Se non ci fosse la Russia di mezzo, state sicuri che l’indipendentismo degli osseti e degli abhkazi riceverebbe il sostegno entusiastico di tutti i benpensanti e i neo-filosofi europei, a partire da quell’Henri-Bernard Levy che giudica invece innocente l’intervento georgiano dell’8 agosto perche ha fatto solo 47 morti. Il nome della Russia fa questo effetto. Venticinque anni di stalinismo e cinquanta di guerra fredda sono difficili da dimenticare.

Chi ci dice che la Russia di oggi, come quella di ieri, non voglia inghiottire non solo Ossezia e Abhkazia ma anche la stessa Georgia, o magari la Transdnistria e l’Ucraina? I russi, si sa, sono cattivi. E che Stalin fosse un georgiano nessuno se lo ricorda più. L’altra ragione, più razionale e meno emotiva, che ha relegato sinora nel cassetto il destino di Ossezia e Abhkazia, sta nel fatto che mettersi a discutere uno dei confini dei quindici stati nati nel 1991 dal disfacimento dell’Urss, rischia di aprire problemi simili in chissà quanti altri. La Russia per prima non l’ha voluto fare finora, memore tra l’altro del separatismo ceceno.

Un cattivo confine finisce così col rafforzarne altri.
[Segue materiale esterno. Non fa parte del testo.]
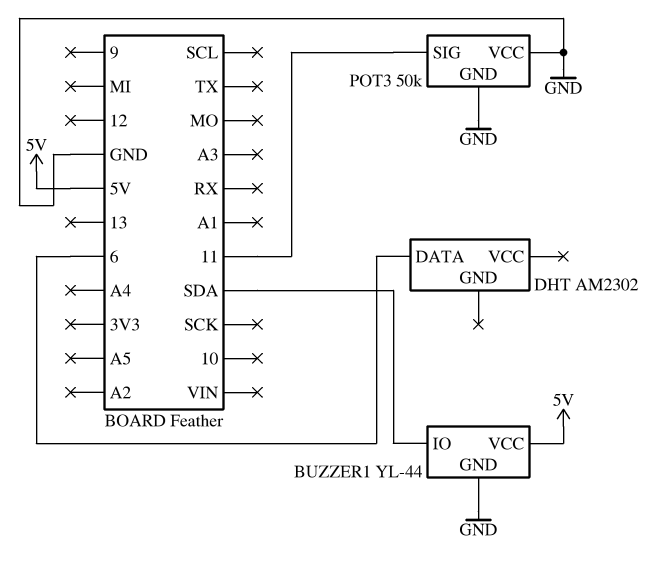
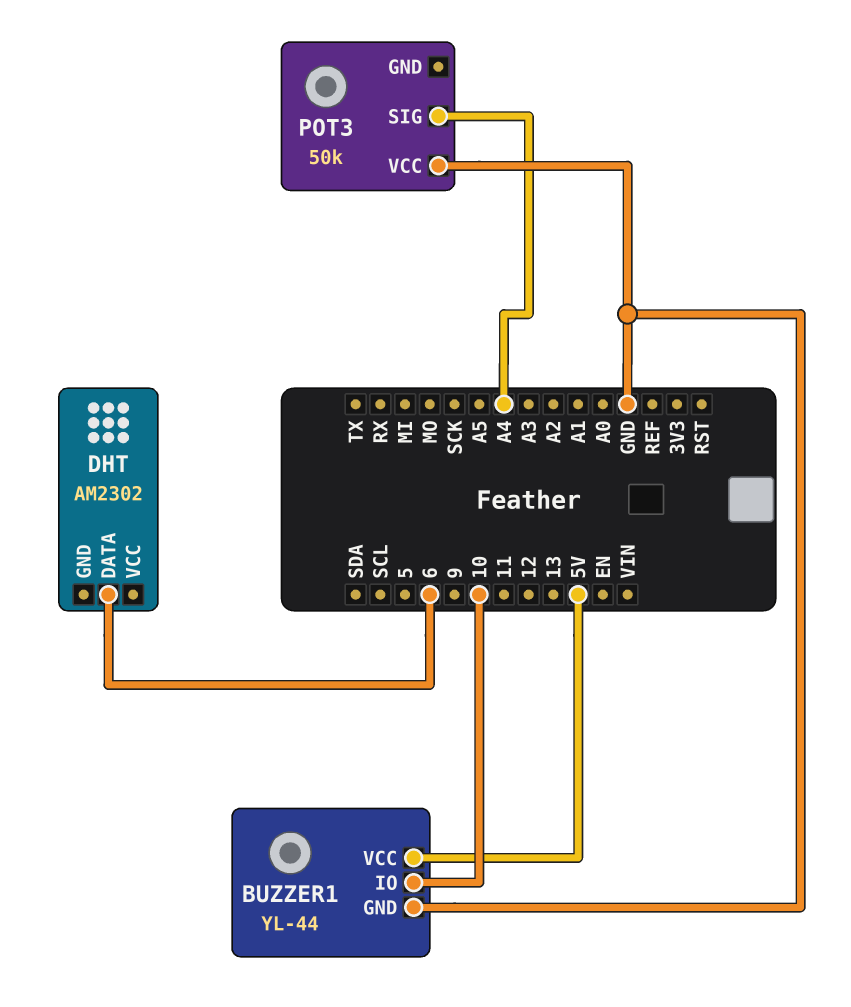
BUZZER1 pin IO: SDA -> 10
POT3 pin GND: GND -> none
POT3 pin SIG: 11 -> A4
Ora però che il problema della Georgia mette in causa lo stato dei rapporti tra la Russia e la Nato, tra la Russia e l’Europa, sarebbe meglio che l’ipocrisia finisca e che si guardi alla sostanza delle cose senza far finta di non vedere che i confini della Georgia sono già cambiati. Chiedere il ritiro delle forze militari russe che sono entrate in Georgia durante questa crisi è sacrosanto. Ma limitarsi a condannare il riconoscimento unilaterale delle due repubbliche perché costituisce una violazione del diritto internazionale (come ha fatto abbastanza inutilmente il G8, ritornato per l’occasione a G7) non risolve un gran che e suona perfino un poco ipocrita nella bocca di chi ha riconosciuto unilateralmente il Kossovo.

Il nostro governo, a dire il vero, ha tenuto sinora in questa spinosa vicenda e nella sagra di luoghi comuni che l’ha circondata, un atteggiamento più realistico e moderato di altri. La Farnesina aveva pensato, già prima dei fatti di agosto in Ossezia, a una conferenza sul Caucaso da tenersi in ottobre a Roma. Se questo progetto si manterrà, e quale valore una simile conferenza potrebbe assumere, è cosa da vedere. Intanto Sarkozy, come presidente di turno dell’Ue, ha riunito un summit europeo per lunedì prossimo. Tutti ci auguriamo che l’Unione Europea abbia una posizione unanime. Ma auguriamoci anche che non si mettano ancor più a rischio i rapporti con la Russia a causa di un problema che è più formale che reale e nel quale non sono certo solo i russi ad avere dei torti.